Evaluating the Santa Barbara Corpus: Challenges of the Breadth of Conversational Spoken Language

Matthew Maciejewski^1*, Dominik Klement^2,3*, Ruizhe Huang², Matthew Wiesner¹, Sanjeev Khudanpur^1,2

¹HLTCOE and ²CLSP, Johns Hopkins University, USA
³Speech@FIT, Brno University of Technology, Czechia
* denotes equal contribution

Abstract

As speech technology has matured, there has been a push towards systems that can process conversational speech, reflecting the so-called “cocktail party problem,” which includes not only more challenging acoustic conditions, but also necessitates solutions to new problems, such as identifying who spoke when and processing multiple concurrent streams of speech. Such problems have been approached primarily via corpora comprising business meetings and dinner parties, overlooking the broad range of conversational dynamics and speaker demographics that fall under the category of multi-talker speech.
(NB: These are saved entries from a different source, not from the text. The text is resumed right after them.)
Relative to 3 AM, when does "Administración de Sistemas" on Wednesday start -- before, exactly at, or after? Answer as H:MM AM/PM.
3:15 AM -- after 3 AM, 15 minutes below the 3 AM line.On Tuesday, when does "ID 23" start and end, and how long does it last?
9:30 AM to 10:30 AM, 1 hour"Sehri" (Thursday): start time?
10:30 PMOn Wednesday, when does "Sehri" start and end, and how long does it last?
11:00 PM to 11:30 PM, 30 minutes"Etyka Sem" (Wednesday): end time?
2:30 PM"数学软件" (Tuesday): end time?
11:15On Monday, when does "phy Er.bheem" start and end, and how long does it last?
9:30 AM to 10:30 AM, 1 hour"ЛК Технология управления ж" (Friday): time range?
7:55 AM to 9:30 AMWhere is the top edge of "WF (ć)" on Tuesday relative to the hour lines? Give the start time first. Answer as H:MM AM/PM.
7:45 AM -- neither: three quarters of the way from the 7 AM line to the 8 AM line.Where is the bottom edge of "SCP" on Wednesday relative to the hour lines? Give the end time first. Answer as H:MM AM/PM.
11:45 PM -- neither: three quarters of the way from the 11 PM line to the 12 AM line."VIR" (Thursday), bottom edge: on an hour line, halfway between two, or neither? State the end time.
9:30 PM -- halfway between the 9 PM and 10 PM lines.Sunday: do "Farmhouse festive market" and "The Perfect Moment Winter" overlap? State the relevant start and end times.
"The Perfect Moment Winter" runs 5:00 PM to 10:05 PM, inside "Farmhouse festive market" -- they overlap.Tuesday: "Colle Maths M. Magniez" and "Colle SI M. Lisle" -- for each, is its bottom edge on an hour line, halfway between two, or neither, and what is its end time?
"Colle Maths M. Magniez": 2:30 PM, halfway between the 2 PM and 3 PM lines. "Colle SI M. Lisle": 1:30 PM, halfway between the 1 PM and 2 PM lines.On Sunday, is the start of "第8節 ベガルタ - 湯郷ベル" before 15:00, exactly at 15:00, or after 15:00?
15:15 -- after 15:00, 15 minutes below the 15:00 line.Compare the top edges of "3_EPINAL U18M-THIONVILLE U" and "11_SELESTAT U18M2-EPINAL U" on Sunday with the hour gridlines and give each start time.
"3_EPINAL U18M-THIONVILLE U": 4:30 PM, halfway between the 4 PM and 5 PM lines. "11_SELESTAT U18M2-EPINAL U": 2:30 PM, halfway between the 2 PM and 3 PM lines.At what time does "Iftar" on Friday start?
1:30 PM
To this end, we introduce the use of the Santa Barbara Corpus of Spoken American English for evaluation of speech technology—including preparing the corpus and annotations for automatic processing, demonstrating the failure of state-of-the-art systems to withstand the heterogeneity of conditions, and highlighting the situations where standard methods struggle to perform at all.

Why evaluate on SBCSAE?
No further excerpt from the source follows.